**Conjunto de tarefas:**
**A.** Repita, sem alterações, o trecho do texto sobre as relações entre Brasil e Estados Unidos que vai de "As discussões dos" até "de relações bilaterais.".
**B.** No texto sobre as relações entre Brasil e Estados Unidos, quem é apontada como candidata a vice de Joe Biden?

Joe Biden, se eleito, não servirá como modelo para as políticas bolsonaristas e possivelmente não se calará na questão ambiental. Sua candidata a vice, Kamala Harris, já fez duras críticas, ainda que por vezes mal embasadas, às queimadas na Amazônia.
Chama a atenção na fala de Ernesto Araújo a noção de que a manutenção de uma boa relação entre Brasil e Estados Unidos dependa mais de quem venha a ocupar a Casa Branca do que do governo Bolsonaro. O chanceler diz que só haverá um distanciamento entre Brasil e Estados Unidos se um futuro governo democrata assim o quiser.
"A menos que queiram trabalhar contra seus próprios interesses", disse Araújo. O que isso significa? Que o governo brasileiro reagiria a críticas de Biden pela gestão ambiental como reagiu, por exemplo, Bolsonaro em discurso na ONU em setembro do ano passado, chamando a França de Emannuel Macron de "colonialista"?
A frase de Araújo soou como uma ameaça velada: não se metam conosco que isso é pior para vocês.
As discussões dos grandes temas de interesse global — e a questão ambiental é um deles — podem conter críticas e desavenças entre os países. Isso não necessariamente representa uma violação da soberania nacional e tampouco precisa levar a um esfriamento de relações bilaterais.
Espera-se que, caso Biden seja eleito nos Estados Unidos, a política externa brasileira realmente passe a ser pautada pelo pragmatismo — deixando de lado a postura de subserviência que existe hoje.
Se for assim, o Brasil terá mais a ganhar com um presidente democrata no comando da maior potência mundial do que ganha, atualmente, com um republicano, que entrega apenas migalhas ideológicas ao seu "aliado" brasileiro.

**Material:**
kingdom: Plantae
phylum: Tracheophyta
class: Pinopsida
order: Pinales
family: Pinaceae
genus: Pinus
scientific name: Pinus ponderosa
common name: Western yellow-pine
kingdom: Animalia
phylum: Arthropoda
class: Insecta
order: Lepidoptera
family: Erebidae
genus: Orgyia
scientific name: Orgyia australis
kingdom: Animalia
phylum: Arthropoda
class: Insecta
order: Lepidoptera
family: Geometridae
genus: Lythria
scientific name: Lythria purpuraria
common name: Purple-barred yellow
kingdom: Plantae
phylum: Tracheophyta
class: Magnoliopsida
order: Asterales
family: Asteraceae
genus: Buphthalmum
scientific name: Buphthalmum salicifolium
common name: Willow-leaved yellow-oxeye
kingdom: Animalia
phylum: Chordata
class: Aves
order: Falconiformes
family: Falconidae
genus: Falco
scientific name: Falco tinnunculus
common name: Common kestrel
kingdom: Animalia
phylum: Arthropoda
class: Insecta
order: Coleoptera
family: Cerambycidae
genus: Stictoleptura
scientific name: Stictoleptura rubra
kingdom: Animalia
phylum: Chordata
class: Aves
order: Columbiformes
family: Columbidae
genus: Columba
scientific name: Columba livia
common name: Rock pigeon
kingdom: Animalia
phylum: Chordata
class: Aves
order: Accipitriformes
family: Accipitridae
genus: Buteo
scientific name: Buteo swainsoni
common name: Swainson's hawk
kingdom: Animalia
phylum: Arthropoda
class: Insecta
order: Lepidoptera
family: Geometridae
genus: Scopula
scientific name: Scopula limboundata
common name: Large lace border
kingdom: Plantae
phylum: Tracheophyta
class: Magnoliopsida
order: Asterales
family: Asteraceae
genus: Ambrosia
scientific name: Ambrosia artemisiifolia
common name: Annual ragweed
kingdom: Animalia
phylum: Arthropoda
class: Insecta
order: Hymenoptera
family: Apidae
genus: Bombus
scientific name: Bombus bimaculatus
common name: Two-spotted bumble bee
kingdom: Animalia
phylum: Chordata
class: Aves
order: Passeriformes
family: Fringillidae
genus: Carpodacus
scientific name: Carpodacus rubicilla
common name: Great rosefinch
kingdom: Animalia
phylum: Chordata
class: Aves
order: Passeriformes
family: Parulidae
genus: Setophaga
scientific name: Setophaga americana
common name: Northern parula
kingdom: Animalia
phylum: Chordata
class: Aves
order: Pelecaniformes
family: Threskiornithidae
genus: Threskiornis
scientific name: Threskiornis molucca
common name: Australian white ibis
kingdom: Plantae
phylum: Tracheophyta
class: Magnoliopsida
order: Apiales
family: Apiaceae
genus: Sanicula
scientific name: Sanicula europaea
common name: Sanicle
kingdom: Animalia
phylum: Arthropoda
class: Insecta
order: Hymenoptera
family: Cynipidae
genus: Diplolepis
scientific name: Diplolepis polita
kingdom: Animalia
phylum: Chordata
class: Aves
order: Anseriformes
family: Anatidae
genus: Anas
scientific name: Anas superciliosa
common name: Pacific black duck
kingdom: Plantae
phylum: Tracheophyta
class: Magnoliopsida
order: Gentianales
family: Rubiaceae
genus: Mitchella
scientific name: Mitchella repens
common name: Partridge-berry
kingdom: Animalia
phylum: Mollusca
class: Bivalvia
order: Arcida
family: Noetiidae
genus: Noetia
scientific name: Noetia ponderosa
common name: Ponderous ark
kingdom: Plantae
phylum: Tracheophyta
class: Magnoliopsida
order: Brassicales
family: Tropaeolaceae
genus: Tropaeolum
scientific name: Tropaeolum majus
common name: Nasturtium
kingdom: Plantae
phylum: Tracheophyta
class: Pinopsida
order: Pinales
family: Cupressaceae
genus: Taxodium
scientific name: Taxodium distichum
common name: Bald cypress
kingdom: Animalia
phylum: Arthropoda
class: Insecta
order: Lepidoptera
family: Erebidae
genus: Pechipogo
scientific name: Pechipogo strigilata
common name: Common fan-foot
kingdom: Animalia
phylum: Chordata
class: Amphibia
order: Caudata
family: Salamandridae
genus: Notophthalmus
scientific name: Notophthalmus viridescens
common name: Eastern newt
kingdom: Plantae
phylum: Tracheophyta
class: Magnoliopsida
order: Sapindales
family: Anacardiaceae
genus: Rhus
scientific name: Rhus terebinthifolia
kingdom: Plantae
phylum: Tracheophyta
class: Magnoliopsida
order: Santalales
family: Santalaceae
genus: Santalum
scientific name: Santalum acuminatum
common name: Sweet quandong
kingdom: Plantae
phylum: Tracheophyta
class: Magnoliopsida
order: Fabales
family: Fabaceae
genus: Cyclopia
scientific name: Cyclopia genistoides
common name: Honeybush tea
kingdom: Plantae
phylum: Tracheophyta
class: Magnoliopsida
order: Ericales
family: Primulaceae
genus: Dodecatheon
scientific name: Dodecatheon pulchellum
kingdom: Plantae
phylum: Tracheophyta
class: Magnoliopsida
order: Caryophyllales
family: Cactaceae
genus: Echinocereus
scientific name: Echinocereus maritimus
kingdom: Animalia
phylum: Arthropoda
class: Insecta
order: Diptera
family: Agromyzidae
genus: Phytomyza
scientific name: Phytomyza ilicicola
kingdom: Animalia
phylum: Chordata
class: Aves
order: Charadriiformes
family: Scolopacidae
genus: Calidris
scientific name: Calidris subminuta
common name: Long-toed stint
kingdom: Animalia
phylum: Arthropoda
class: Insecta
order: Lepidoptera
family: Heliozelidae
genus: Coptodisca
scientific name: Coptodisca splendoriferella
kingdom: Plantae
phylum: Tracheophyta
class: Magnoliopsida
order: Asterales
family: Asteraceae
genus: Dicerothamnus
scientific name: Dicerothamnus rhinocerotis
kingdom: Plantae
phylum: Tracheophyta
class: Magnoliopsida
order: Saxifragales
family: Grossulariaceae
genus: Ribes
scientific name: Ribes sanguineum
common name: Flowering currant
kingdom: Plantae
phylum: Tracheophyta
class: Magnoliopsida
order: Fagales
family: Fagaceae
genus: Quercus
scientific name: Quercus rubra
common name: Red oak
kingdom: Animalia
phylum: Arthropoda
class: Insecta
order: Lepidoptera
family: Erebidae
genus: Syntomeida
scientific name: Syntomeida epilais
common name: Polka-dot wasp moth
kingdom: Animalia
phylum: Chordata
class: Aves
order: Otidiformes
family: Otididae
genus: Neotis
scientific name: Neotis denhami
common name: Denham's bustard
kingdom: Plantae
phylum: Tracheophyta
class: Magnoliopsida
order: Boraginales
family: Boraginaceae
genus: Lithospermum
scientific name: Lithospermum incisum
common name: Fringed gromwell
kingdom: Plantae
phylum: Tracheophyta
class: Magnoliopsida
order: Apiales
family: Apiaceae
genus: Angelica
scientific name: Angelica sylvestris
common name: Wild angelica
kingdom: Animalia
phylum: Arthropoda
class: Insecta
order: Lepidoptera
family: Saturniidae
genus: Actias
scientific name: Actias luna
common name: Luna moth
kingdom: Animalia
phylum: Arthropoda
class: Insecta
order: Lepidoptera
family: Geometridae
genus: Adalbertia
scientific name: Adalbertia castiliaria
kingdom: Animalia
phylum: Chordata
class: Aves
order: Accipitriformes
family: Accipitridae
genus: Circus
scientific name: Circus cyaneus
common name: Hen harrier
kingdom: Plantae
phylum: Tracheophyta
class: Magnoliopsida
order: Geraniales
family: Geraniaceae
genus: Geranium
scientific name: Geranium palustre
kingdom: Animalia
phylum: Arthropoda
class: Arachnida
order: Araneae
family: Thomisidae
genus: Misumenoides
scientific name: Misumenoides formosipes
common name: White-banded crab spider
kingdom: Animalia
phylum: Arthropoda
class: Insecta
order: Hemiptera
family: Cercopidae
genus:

**Soluções das tarefas:**
**A.**
As discussões dos grandes temas de interesse global — e a questão ambiental é um deles — podem conter críticas e desavenças entre os países. Isso não necessariamente representa uma violação da soberania nacional e tampouco precisa levar a um esfriamento de relações bilaterais.

**B.** Kamala Harris.